Millar B C, Tilby M J, Ormerod M G, Payne A W, Jinks S, Loverock P S
Biochem Pharmacol. 1986 Apr 1;35(7):1163-9. doi: 10.1016/0006-2952(86)90155-3.
The toxicities of 4-hydroperoxycyclophosphamide (4-OOH CY), phosphoramide mustard (PM), melphalan (MEL) and busulphan (BU) have been compared in Chinese hamster cells, V-79-753B. The initial total amount of cross-linking was a determining factor for the clonogenic survival of cells treated with MEL or PM. Although 4-OOH CY generated cross-links in this cell line, this damage did not account for the toxicity of the compound. There was no evidence for cross-link formation in cells treated with BU, even at a dose of the drug (1000 micrograms/ml) that was too toxic to measure clonogenic survival. Comparison for the four compounds at equitoxic doses showed that both PM and MEL caused the arrest of the cell cycle at G2 which persisted after drug removal. This was accompanied by a decline in the population growth rate and a decrease in total cell count. In contrast, both BU and 4-OOH CY caused a temporary arrest of the cell cycle G2, 24 hr after drug removal. However, the cell cycle distribution returned the control values within 3-4 days after treatment. Both BU and 4-OOH CY showed little effect on the initial growth rate of the cells. It is concluded that the initial amount of cross-links contributes to the toxicity of PM and MEL. However, it is unlikely that the generation of cross-links is of major importance for the toxicity of either 4-OOH CY or BU.

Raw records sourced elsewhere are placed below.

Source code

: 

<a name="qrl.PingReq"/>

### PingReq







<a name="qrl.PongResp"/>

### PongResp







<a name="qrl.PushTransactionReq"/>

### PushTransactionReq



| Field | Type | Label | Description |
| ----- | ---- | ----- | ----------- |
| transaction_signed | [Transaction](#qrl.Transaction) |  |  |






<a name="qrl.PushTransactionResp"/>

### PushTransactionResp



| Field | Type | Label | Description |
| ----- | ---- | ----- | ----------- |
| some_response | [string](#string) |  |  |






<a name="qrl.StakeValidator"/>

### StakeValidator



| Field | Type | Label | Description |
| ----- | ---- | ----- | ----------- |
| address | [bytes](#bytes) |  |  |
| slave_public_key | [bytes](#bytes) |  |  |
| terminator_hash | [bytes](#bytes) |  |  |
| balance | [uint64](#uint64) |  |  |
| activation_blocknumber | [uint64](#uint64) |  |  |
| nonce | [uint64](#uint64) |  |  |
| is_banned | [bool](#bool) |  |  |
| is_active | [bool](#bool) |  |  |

已在中国仓鼠V-79-753B细胞中比较了4-氢过氧环磷酰胺(4-OOH CY)、磷酰胺氮芥(PM)、美法仑(MEL)和白消安(BU)的毒性。交联的初始总量是用MEL或PM处理的细胞克隆存活的决定因素。尽管4-OOH CY在此细胞系中产生了交联,但这种损伤并不能解释该化合物的毒性。即使在药物剂量(1000微克/毫升)毒性过大以至于无法测量克隆存活的情况下,也没有证据表明用BU处理的细胞中形成了交联。在等毒性剂量下对这四种化合物进行比较,结果显示PM和MEL均导致细胞周期停滞在G2期,在去除药物后该停滞仍持续。这伴随着群体生长速率下降和总细胞数减少。相比之下,BU和4-OOH CY在去除药物24小时后导致细胞周期G2期暂时停滞。然而,在处理后3 - 4天内,细胞周期分布恢复到对照值。BU和4-OOH CY对细胞的初始生长速率影响均较小。得出的结论是,交联的初始量导致了PM和MEL的毒性。然而,交联的产生对于4-OOH CY或BU的毒性而言不太可能是主要因素。